So ­verschieden ihre Techniken, so unterschiedlich sind auch ihre Beweggründe, sich mit diesem Motiv auseinanderzusetzen. Zahllose Spaziergänge und Wan­derungen führen Gabioud durch die Walliser Berge und Wälder. Mit Kohle und selbst gesuchten Erden versucht er dabei ganz bescheiden die raue Schönheit der Natur einzufangen. Häne dagegen lässt aus Holzfaserwerkstoff offene und geschlos­sene Boxen bauen und bearbeitet diese mit Schnitzmessern. Es löst feine und feinste Linien und Flächen aus den glatten Oberflächen heraus, sodass das Ergebnis auf den ersten Blick aussieht wie der Druckstock für einen Holzschnitt.

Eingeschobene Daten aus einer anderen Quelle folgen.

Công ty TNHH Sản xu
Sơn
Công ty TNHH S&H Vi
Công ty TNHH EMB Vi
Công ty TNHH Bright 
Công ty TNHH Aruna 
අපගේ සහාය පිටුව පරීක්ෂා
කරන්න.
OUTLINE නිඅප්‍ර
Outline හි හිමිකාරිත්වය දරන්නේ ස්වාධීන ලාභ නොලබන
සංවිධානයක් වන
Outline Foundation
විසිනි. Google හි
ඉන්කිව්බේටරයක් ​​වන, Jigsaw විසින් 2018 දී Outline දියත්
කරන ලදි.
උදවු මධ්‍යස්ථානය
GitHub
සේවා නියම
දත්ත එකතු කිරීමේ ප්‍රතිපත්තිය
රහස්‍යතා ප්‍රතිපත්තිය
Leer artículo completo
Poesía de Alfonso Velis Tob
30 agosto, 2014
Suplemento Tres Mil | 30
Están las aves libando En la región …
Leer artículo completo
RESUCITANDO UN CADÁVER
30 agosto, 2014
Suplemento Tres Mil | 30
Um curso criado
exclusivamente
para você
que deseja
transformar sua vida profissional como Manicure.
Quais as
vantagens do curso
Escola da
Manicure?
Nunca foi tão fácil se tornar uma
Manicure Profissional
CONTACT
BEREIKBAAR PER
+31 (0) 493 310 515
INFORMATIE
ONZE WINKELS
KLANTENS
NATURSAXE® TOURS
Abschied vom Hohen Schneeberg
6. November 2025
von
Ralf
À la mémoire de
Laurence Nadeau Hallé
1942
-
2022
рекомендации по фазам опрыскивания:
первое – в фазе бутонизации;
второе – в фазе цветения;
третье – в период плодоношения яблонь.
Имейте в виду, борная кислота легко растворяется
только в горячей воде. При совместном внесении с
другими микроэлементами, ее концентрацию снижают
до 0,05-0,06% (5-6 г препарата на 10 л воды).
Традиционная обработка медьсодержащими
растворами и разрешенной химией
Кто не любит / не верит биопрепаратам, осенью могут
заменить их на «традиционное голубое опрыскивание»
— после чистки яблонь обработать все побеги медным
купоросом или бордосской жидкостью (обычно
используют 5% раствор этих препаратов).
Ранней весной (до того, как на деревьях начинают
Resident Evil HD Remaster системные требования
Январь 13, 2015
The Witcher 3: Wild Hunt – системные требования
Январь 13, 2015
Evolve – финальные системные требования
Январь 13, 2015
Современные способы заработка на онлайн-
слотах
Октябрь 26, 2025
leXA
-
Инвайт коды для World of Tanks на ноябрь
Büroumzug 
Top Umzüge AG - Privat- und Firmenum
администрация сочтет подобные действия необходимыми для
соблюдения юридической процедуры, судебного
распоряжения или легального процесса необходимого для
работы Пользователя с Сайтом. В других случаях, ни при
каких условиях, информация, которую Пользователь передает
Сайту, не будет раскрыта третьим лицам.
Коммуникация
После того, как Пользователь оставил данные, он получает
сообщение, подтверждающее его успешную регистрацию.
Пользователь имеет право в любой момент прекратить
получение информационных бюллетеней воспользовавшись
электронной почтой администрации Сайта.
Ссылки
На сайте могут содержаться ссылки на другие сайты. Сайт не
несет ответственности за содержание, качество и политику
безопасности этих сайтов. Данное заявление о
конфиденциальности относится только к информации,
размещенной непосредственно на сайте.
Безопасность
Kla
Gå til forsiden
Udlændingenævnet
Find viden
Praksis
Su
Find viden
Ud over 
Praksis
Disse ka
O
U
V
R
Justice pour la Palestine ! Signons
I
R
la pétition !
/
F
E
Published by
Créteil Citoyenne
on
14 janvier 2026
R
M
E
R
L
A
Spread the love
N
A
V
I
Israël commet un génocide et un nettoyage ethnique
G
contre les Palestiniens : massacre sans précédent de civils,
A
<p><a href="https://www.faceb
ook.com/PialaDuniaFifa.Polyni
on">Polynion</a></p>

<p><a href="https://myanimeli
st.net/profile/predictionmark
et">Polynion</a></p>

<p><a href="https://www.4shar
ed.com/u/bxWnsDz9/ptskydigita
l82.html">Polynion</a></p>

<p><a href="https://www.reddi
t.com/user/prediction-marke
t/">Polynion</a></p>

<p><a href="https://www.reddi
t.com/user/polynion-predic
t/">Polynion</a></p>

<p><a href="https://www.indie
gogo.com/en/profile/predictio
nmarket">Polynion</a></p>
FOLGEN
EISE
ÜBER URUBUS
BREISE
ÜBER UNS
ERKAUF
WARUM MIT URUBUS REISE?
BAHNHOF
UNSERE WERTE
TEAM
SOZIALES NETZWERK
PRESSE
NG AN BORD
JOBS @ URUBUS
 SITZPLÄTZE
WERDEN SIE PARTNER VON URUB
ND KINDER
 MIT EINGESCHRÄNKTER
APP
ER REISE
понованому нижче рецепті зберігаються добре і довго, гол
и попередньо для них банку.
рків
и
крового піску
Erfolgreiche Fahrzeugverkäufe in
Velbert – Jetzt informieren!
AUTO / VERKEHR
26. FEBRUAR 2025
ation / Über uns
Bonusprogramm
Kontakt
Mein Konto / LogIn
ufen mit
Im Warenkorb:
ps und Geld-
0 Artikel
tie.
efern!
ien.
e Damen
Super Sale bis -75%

Die Bilder, die so entstehen, orientieren sich zwar am Sujet, wollen aber nicht primär realistisch abbilden, sondern auch jenes Unsichtbare vermitteln, das der Künstler «Körpergefühl» nennt. Die Nähe zur ­Natur wiederum wird von Studinka entschlossen gewahrt, sind doch seine Serien von subtilen Kohlezeichnungen direkt vor Bäumen oder Büschen entstanden. – Zur Vernissage am 25. Oktober von 17 bis 20 Uhr findet eine Präsentation von Gian Hänes bibliophilem Buch «Wei wu wei» statt (Verlag Edescha Art). Die Ausstellung ist auch am Openhouse Weekend der Zürcher Galerien am 27. und 28. ­Oktober geöffnet. (ba)

Gemeindestrasse 4, Zürich; 25.10. bis 24.11.2012.